● Instructions for the task:
Each line of data below must be printed exactly as written, with any pictures removed.

● Supplied data:
+ + + + +
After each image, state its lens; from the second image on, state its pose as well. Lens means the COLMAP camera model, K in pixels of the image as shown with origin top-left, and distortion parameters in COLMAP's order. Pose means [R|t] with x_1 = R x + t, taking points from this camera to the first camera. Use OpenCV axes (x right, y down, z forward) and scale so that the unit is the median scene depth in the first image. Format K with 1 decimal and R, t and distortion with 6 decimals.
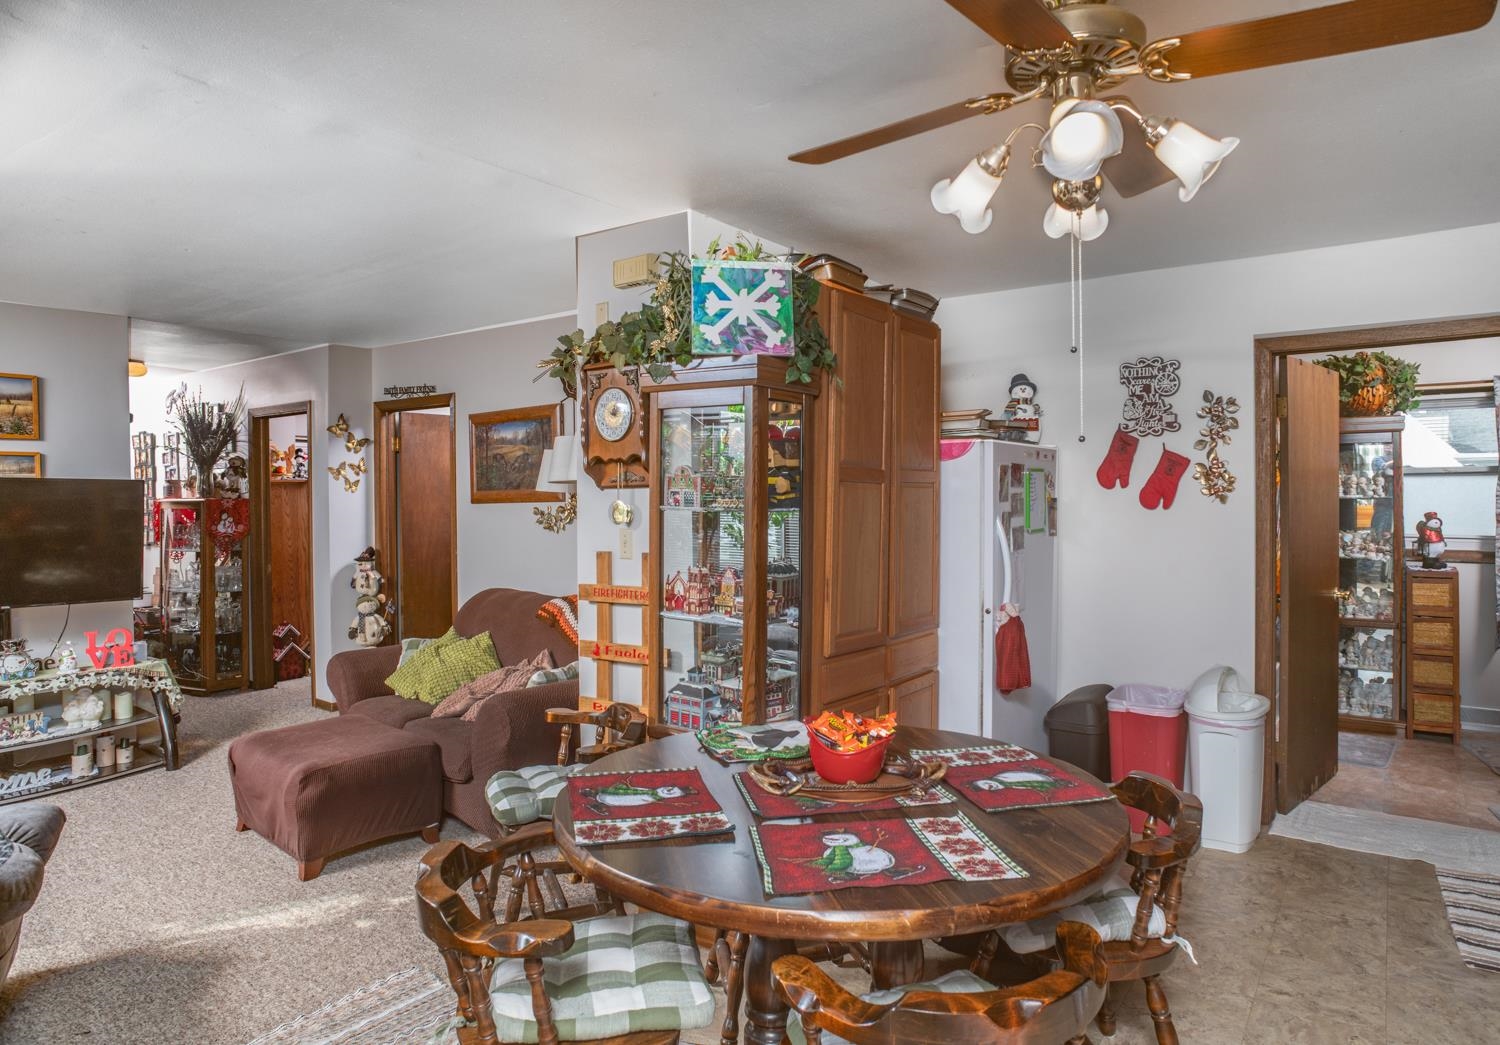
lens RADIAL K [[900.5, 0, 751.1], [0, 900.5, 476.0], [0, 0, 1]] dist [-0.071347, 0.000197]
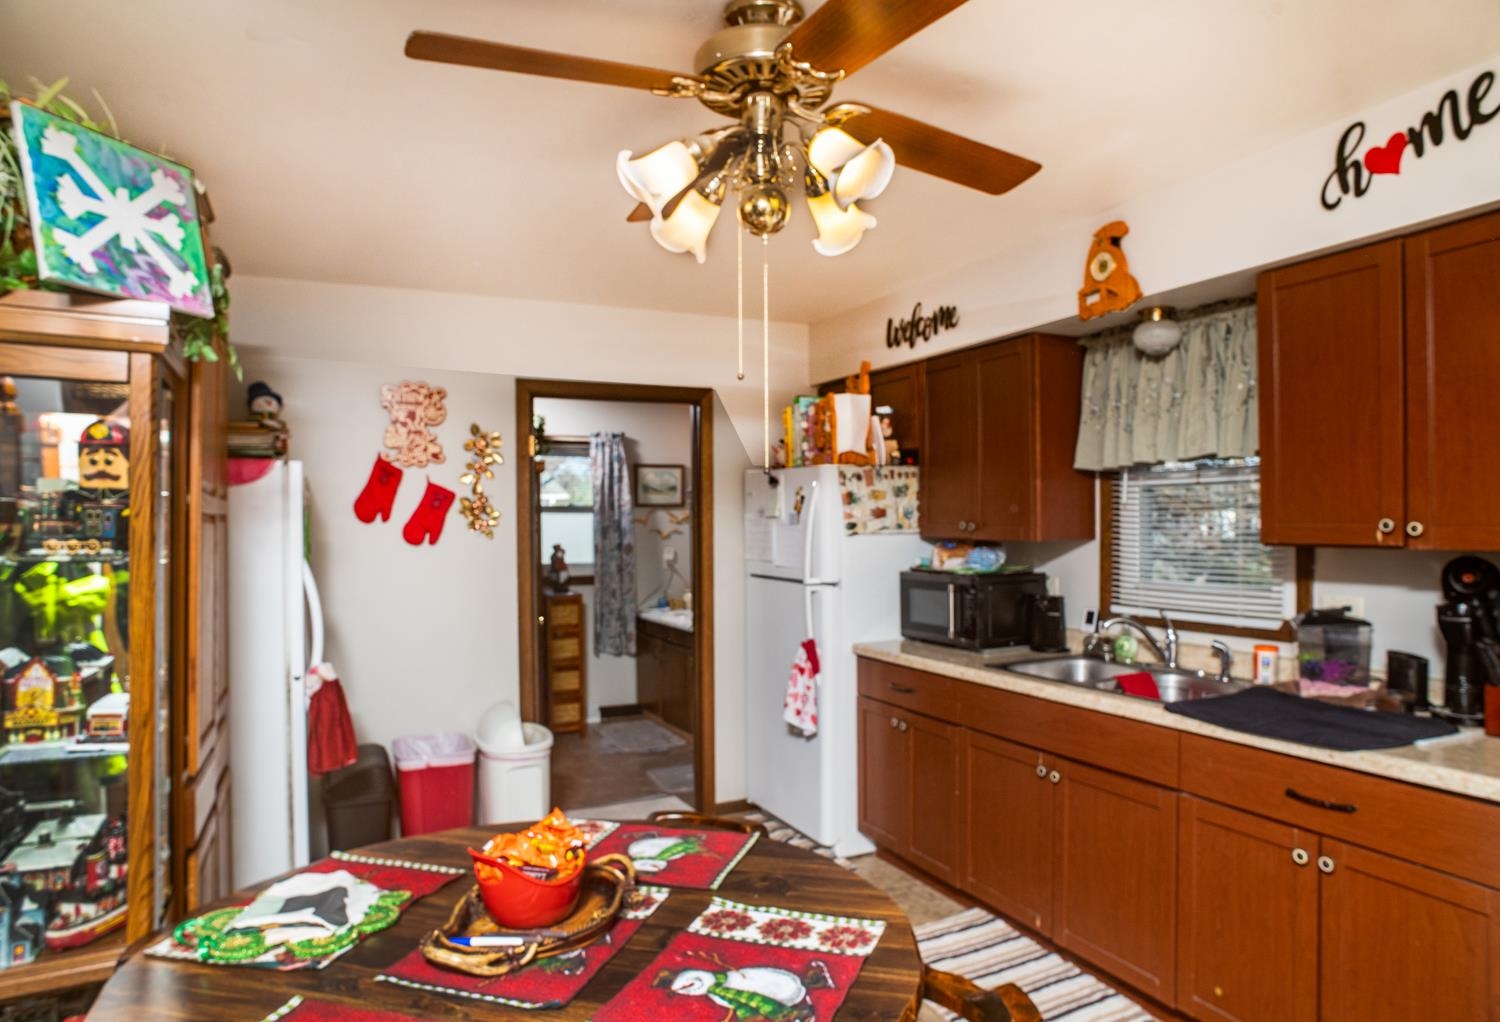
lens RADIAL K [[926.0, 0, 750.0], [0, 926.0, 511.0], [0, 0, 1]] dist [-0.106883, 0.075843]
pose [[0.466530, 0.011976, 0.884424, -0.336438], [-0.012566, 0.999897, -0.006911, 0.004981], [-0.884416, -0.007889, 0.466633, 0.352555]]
+ + + + +
● Result of the exercise:
After each image, state its lens; from the second image on, state its pose as well. Lens means the COLMAP camera model, K in pixels of the image as shown with origin top-left, and distortion parameters in COLMAP's order. Pose means [R|t] with x_1 = R x + t, taking points from this camera to the first camera. Use OpenCV axes (x right, y down, z forward) and scale so that the unit is the median scene depth in the first image. Format K with 1 decimal and R, t and distortion with 6 decimals.
lens RADIAL K [[900.5, 0, 751.1], [0, 900.5, 476.0], [0, 0, 1]] dist [-0.071347, 0.000197]
lens RADIAL K [[926.0, 0, 750.0], [0, 926.0, 511.0], [0, 0, 1]] dist [-0.106883, 0.075843]
pose [[0.466530, 0.011976, 0.884424, -0.336438], [-0.012566, 0.999897, -0.006911, 0.004981], [-0.884416, -0.007889, 0.466633, 0.352555]]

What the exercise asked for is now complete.